By Any Name
Striding across the Officer’s Club in a bright orange flowered dress, orphan and USO dancer Rida (“Like Rita Hayworth, only with a d”) Smith is as far from the pastel-and-pearl clad Bostonian debutantes Spencer Howland grew up with as a woman could be. It’s World War Two and Spencer is a fish-out-of-water, both in the Navy and in raucous wartime Hawaii. Rida is vibrant, outspoken, and fearless, immediately charming the bookish and obedient Spencer. Smitten, he brings his unconventional war bride back to Boston, to the chagrin of the upper-crust Howland family. Rida’s life unfolds over decades of Spencer’s devotion, but also decades of clashes with Boston society. Told by her youngest daughter, Beth, with parenthetical interjections from all four daughters, this isn’t precisely Rida’s story. It’s the story of Meg, Jo, Amy, and Beth—named for Alcott’s characters, though not, as smart and contrary Beth points out, in the right order—and their Mumma. It’s the story of growing up smothered by and pushing against Mumma’s strength and, in the process, finding their own strengths as women.

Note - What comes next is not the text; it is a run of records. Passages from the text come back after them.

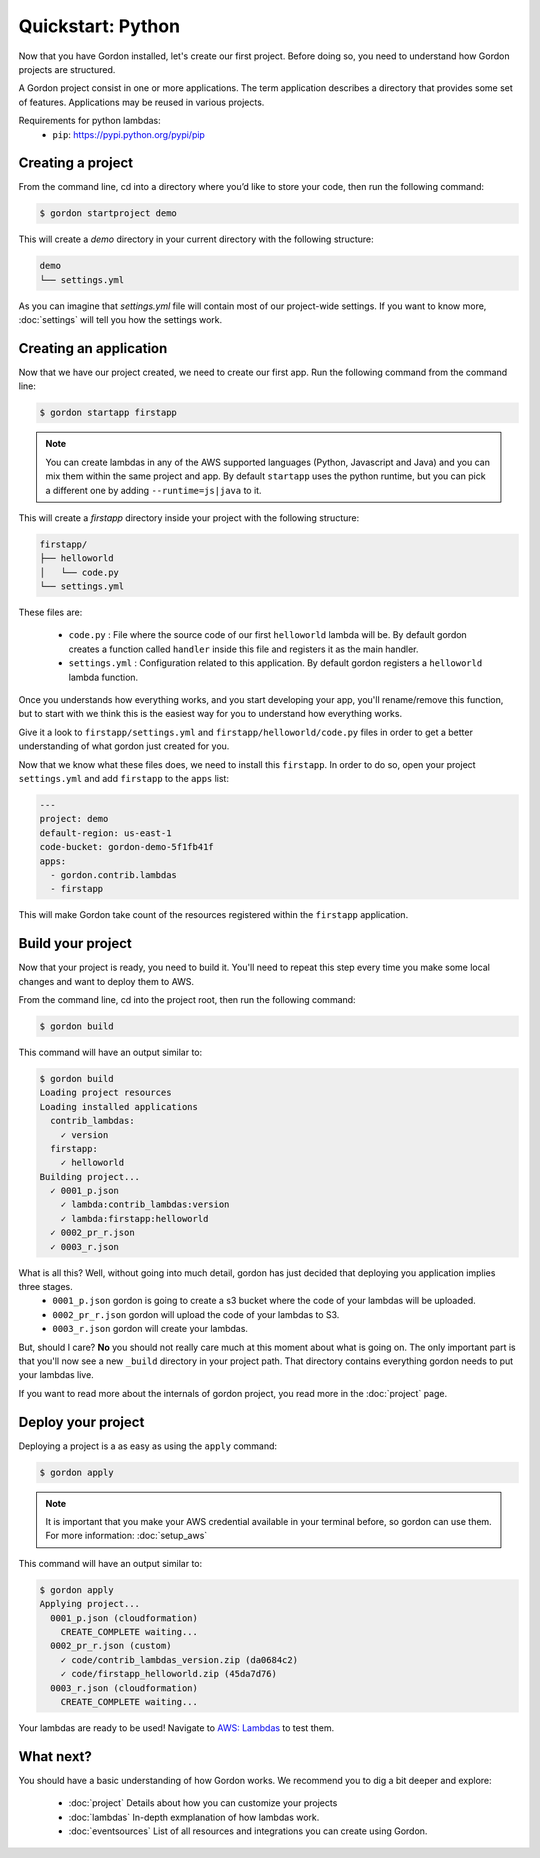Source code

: Quickstart: Python
====================

Now that you have Gordon installed, let's create our first project. Before doing so, you need to understand how Gordon projects are structured.

A Gordon project consist in one or more applications. The term application describes a directory that provides some set of features. Applications may be reused in various projects.

Requirements for python lambdas:
 * ``pip``: https://pypi.python.org/pypi/pip

Creating a project
------------------

From the command line, cd into a directory where you’d like to store your code, then run the following command:

.. code-block:: bash

    $ gordon startproject demo

This will create a `demo` directory in your current directory with the following structure:

.. code-block:: bash

    demo
    └── settings.yml

As you can imagine that `settings.yml` file will contain most of our project-wide settings. If you want to know more, :doc:`settings` will tell you how the settings work.

Creating an application
------------------------

Now that we have our project created, we need to create our first app. Run the following command from the command line:

.. code-block:: bash

    $ gordon startapp firstapp

.. note::

    You can create lambdas in any of the AWS supported languages (Python, Javascript and Java) and you can mix them within the same project and app. By default ``startapp`` uses the python runtime, but you can pick a different one by adding ``--runtime=js|java`` to it.


This will create a `firstapp` directory inside your project with the following structure:

.. code-block:: bash

    firstapp/
    ├── helloworld
    │   └── code.py
    └── settings.yml

These files are:

  * ``code.py`` : File where the source code of our first ``helloworld`` lambda will be. By default gordon creates a function called ``handler`` inside this file and registers it as the main handler.
  * ``settings.yml`` : Configuration related to this application. By default gordon registers a ``helloworld`` lambda function.

Once you understands how everything works, and you start developing your app, you'll rename/remove this function, but to start with we think this is the easiest way for you to understand how everything works.

Give it a look to ``firstapp/settings.yml`` and ``firstapp/helloworld/code.py`` files in order to get a better understanding of what gordon just created for you.

Now that we know what these files does, we need to install this ``firstapp``. In order to do so, open your project ``settings.yml`` and add ``firstapp`` to the ``apps`` list:


.. code-block:: yaml

    ---
    project: demo
    default-region: us-east-1
    code-bucket: gordon-demo-5f1fb41f
    apps:
      - gordon.contrib.lambdas
      - firstapp

This will make Gordon take count of the resources registered within the ``firstapp`` application.


Build your project
-------------------

Now that your project is ready, you need to build it. You'll need to repeat this step every time you make some local changes and want to deploy them to AWS.

From the command line, cd into the project root, then run the following command:

.. code-block:: bash

    $ gordon build

This command will have an output similar to:

.. code-block:: bash

    $ gordon build
    Loading project resources
    Loading installed applications
      contrib_lambdas:
        ✓ version
      firstapp:
        ✓ helloworld
    Building project...
      ✓ 0001_p.json
        ✓ lambda:contrib_lambdas:version
        ✓ lambda:firstapp:helloworld
      ✓ 0002_pr_r.json
      ✓ 0003_r.json


What is all this? Well, without going into much detail, gordon has just decided that deploying you application implies three stages.
 * ``0001_p.json`` gordon is going to create a s3 bucket where the code of your lambdas will be uploaded.
 * ``0002_pr_r.json`` gordon will upload the code of your lambdas to S3.
 * ``0003_r.json`` gordon will create your lambdas.

But, should I care? **No** you should not really care much at this moment about what is going on. The only important part is that you'll now see a new ``_build`` directory in your project path. That directory contains everything gordon needs to put your lambdas live.

If you want to read more about the internals of gordon project, you read more in the :doc:`project` page.


Deploy your project
---------------------

Deploying a project is a as easy as using the ``apply`` command:

.. code-block:: bash

    $ gordon apply


.. note::

    It is important that you make your AWS credential available in your terminal before, so gordon can use them. For more information: :doc:`setup_aws`

This command will have an output similar to:

.. code-block:: bash

    $ gordon apply
    Applying project...
      0001_p.json (cloudformation)
        CREATE_COMPLETE waiting...
      0002_pr_r.json (custom)
        ✓ code/contrib_lambdas_version.zip (da0684c2)
        ✓ code/firstapp_helloworld.zip (45da7d76)
      0003_r.json (cloudformation)
        CREATE_COMPLETE waiting...

Your lambdas are ready to be used! Navigate to `AWS: Lambdas <https://console.aws.amazon.com/lambda/home>`_ to test them.


What next?
-----------

You should have a basic understanding of how Gordon works. We recommend you to dig a bit deeper and explore:

  * :doc:`project` Details about how you can customize your projects
  * :doc:`lambdas` In-depth exmplanation of how lambdas work.
  * :doc:`eventsources` List of all resources and integrations you can create using Gordon.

Cynthia Voigt, beloved for her children’s and young adult fiction, offers an adult novel that nonetheless touches on the anxieties and uncertainties of growing up. Both Rida and Spencer are products of their upbringing, but don’t see the impact they have on their own daughters, which is brought out in the hindsight-laden narration. The style of narration does serve to keep Rida at a distance—the reader isn’t allowed to get close enough to know what she’s thinking—but, by viewing Rida from her daughters’ perspective, we come to understand her as they do, as a women willing to grab life with both hands on behalf of those she loves.